Basic Wine Tasting Outreach
If you want to invest in your tasting room because it is where you can gain higher margin sales, let us be your tasting room on the road. We can increase your depletions, educate current and future customers to your portfolio and expand your wine club membership.
When we engage a vineyard as a client, it is important to set up rules of engagement. It is important to make sure that the winery has as good an experience with us that their customer is having with their wine.
Here are a few bulleted items that will need to be discussed and agreed upon:
Integrity: You must know any customer we are engaged with and approve of any additional customer engagement. We cannot represent a vineyard from the same region or a like producer that questions who we are working for. It is important not to have any conflict of interest.
The Problem: Let us look at what area of the sales cycle is not performing well. Does this problem have a history? Are their multiple ways to solve with tastings, customer education, brand building, market expansion, etc.
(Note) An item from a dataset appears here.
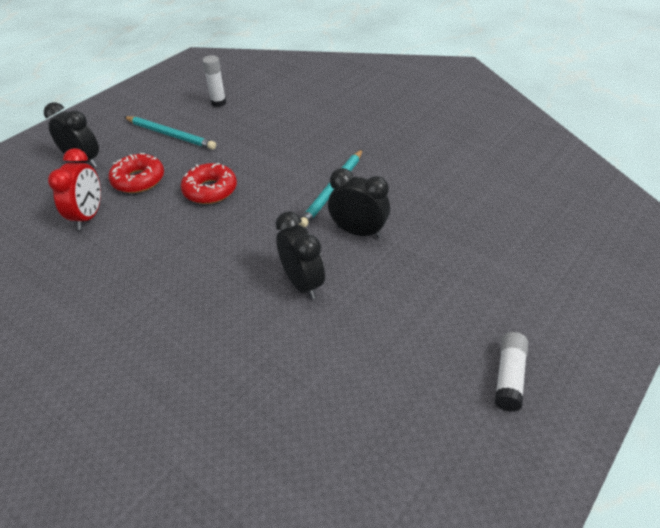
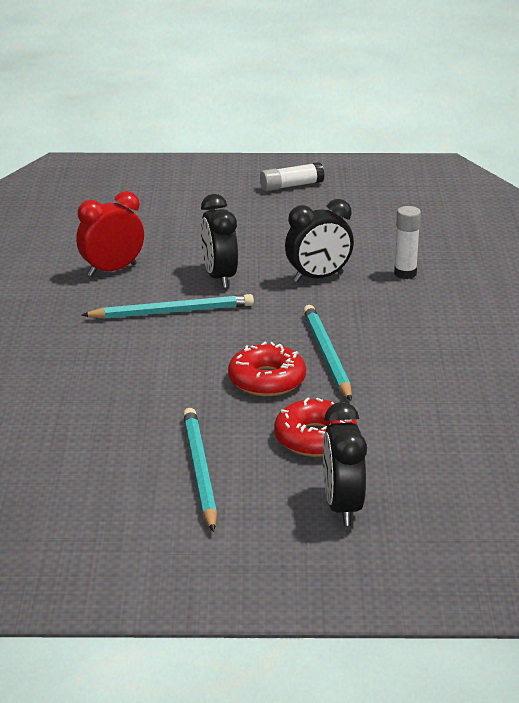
camera: 130 degrees left, 15 degrees down
red clock [48,148,101,230] -> red clock moved to [76,191,144,277]
white glue stick [202,55,226,107] -> white glue stick moved to [394,206,421,279]
black clock [276,211,325,300] -> black clock turned 135 degrees counterclockwise [285,199,354,282]
none -> turquoise pencil [303,305,352,401]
Can we look at sales by product, email database, wine club membership, marketing materials, electronic marketing, or any other source of promotion.
Timeline: If we are to meet realistic expectations, we should define the length of time to accomplish or measure and how much time is expected to be spent on the defined project.
Goal: A goal must be able to be measured. This can be in percentage increase in sales, bottle depletion or any specific measurement needed.
Support: We need to identify who will help in providing marketing materials, bottles for tasting, or any other specific need from the vineyard, distributor or any other partner.
Audience: Let’s look at the current customer’s and let’s understand who we are communicating to and what the geographical boundaries are for the project.
The Villains of Small Production Wine
Big Production Wine
The strength in numbers works in mysterious ways. If you are the giant in the room, you control the market because of production and money. If you are the small guy, you will have to have something very special to survive. Big wine controls the distribution pipeline. A distributor makes more money handling one big giant than many smaller vineyards together. They are buying up the small and reducing competition. They control the number of spaces on shelves in stores. Also, the more you produce, the more you source, the less the quality.
The number of distributors is continuing to become smaller through consolidation and merger. This makes the pipeline smaller and limits the number of available wines. Small wineries are being squeezed out. Those who have distributor representation are not being supported well enough or their portfolio being understood. Minimal commitment to education and tasting.
The archaic laws are being controlled by the state liquor lobbies and the contributions to the political purses of state legislators. The 3 tier system is broke and the government is allowing the distributors and lobbyist to dictate the rules with consequences to the consumer.